• [EXTRACT]:
The RRSP deadline is here so it’s time to look at those investment portfolio statements and see how things are going.  I used to look at this information more regularly when it wasn’t so downright depressing.  Now I cringe when I see the statement envelope in the mailbox.  These statements have come to be reminders of bad choices – like some of the clothes that sit at the back of the closet.  If only we could drop off our bad investments at Goodwill and pretend we never owned them!
What should a working Canadian do? Saving for retirement is a necessity.  Public pensions are all well and good, but what if you want to be able to afford more than just the necessities?  RRSP’s are the logical choice in most cases – immediate tax deduction when you put the money in.  No tax on the (theoretical) growth until you take the money out, presumably when your income is lower than it is now, so you end up paying less tax overall.  Now there are certain cases when this tax theory doesn’t work.  If your income (and thus your tax rate) is not that high when you contribute, you could actually end up paying more tax when you take the money out during retirement, which obviously is counter-productive.  Having a higher personal tax rate in retirement could happen due to spousal RRSPwithdrawals, or perhaps selling a business.  If your spouse has a higher income than you do and you end up splitting that income in retirement using pension splitting , your tax rate could go up even though the overall tax you pay as a couple is down.  Certain government benefits for seniors, like Old Age Securityand the Guaranteed Income Supplement are also clawed back based on income thresholds, resulting in a higher effective tax rate. So, if you have a lower income, a Tax-Free Savings Account (TFSA) may be a better choice than an RRSP, depending on your own individual circumstances.  More number crunching needed!

• [AVAILABLE DATA]:

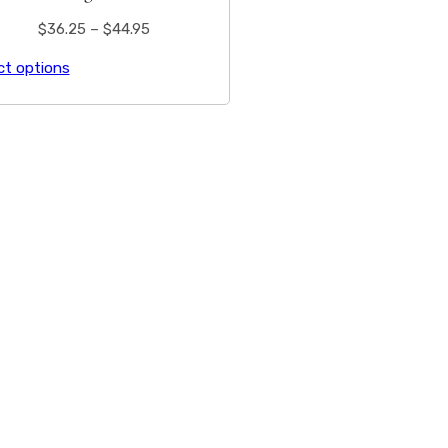
$
36.25
–
$
44.95
ct options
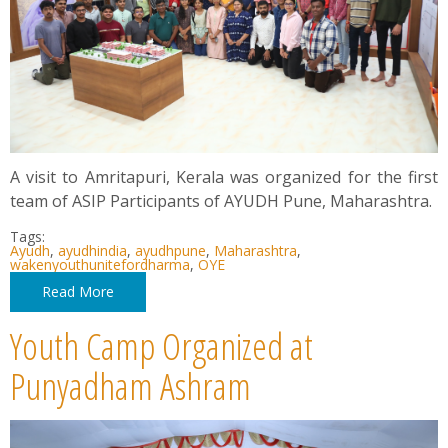
A visit to Amritapuri, Kerala was organized for the first
team of ASIP Participants of AYUDH Pune, Maharashtra.
Tags:
Ayudh
,
ayudhindia
,
ayudhpune
,
Maharashtra
,
wakenyouthunitefordharma
,
OYE
Read More
Youth Camp Organized at
Punyadham Ashram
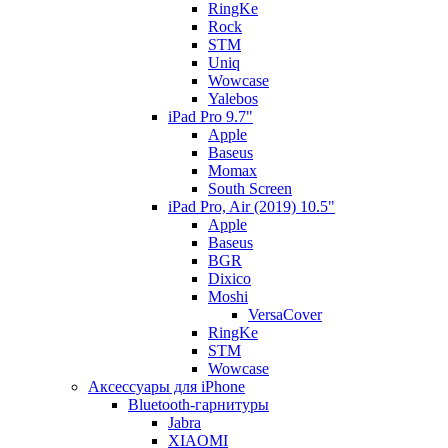
RingKe
Rock
STM
Uniq
Wowcase
Yalebos
iPad Pro 9.7"
Apple
Baseus
Momax
South Screen
iPad Pro, Air (2019) 10.5"
Apple
Baseus
BGR
Dixico
Moshi
VersaCover
RingKe
STM
Wowcase
Аксессуары для iPhone
Bluetooth-гарнитуры
Jabra
XIAOMI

• [REQUIRED WORK]:
a) Can you print, word for word, the part of the RRSP text between "The RRSP deadline" and "never owned them!", inclusive?
b) How many lines of the records contain the string "Maharashtra"? Reply with the number alone.

• [RESPONSE LIST]:
a)
The RRSP deadline is here so it’s time to look at those investment portfolio statements and see how things are going.  I used to look at this information more regularly when it wasn’t so downright depressing.  Now I cringe when I see the statement envelope in the mailbox.  These statements have come to be reminders of bad choices – like some of the clothes that sit at the back of the closet.  If only we could drop off our bad investments at Goodwill and pretend we never owned them!

b) 2